Passage provided =
———

Then there was the difficulty of ensemble size and scope.  Sheldon’s vision for the score was symphonic, but our budget and venue only allowed for a 10-piece chamber ensemble.  How could we achieve a sound that lives up to the movie within those limitations?  This we answered by essentially demanding superhuman powers of our players, which makes what they achieved sort of a miracle.  Our horn player, Amparo, due to the blending capabilities of her instrument, was the third voice in not only the brass, but also the string and woodwind sections, so she had to play incredibly challenging music constantly for more than an hour.  Our percussionist, Sharon, had to the do a job intended for four, athletically racing around her claustrophobic set to deliver the exact right sound at the right time.  She even made special tools for the occasion, combining normal drumsticks with mallets and scrapers.  Finally our keyboardist, I-Yun, who was a new addition and had less then a week to study the score, had to be the entire sound of our orchestra, switching patches manically between strings and various synths in order to bolster our otherwise small sound.  We had the absolute best student chamber ensemble for the task, and what they achieved is still incredible to me.

———

Supplied data =
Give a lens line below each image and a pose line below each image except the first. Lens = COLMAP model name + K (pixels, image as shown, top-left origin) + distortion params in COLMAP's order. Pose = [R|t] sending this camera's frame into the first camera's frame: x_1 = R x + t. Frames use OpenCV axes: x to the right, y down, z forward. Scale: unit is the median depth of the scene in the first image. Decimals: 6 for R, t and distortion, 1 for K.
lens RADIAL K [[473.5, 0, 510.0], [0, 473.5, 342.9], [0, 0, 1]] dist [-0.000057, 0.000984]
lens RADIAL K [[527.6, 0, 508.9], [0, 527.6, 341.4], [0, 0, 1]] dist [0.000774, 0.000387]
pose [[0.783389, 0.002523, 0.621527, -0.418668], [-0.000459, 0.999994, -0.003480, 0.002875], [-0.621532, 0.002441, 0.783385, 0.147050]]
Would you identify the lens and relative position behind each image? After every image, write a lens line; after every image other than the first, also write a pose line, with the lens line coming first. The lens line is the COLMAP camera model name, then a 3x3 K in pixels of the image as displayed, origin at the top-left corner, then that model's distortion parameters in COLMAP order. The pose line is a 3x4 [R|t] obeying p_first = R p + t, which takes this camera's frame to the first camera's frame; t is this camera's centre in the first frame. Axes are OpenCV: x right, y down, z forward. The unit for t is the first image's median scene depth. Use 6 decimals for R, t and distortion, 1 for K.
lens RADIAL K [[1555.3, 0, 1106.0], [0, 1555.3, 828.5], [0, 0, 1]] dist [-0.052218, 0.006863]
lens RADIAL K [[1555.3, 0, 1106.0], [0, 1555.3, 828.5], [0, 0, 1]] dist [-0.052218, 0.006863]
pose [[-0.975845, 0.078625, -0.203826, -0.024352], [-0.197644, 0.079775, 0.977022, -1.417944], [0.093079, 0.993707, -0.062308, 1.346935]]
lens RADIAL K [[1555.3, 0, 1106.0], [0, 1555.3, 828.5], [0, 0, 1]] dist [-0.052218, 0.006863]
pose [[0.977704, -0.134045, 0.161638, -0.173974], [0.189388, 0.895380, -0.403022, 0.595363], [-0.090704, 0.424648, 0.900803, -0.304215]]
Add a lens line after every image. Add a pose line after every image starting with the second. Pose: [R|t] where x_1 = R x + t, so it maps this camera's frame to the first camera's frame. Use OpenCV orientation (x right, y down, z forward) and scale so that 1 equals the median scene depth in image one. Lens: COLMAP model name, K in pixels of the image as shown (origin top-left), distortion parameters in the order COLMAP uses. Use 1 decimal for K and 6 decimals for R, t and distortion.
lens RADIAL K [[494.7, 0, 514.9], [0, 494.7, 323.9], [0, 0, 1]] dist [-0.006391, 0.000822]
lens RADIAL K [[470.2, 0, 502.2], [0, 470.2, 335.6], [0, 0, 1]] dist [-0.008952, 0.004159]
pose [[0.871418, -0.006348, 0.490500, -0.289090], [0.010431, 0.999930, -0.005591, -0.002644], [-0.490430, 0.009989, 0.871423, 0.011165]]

———

In the account of the chamber ensemble, what did the percussionist combine to make her special tools?

Task result = She combined normal drumsticks with mallets and scrapers.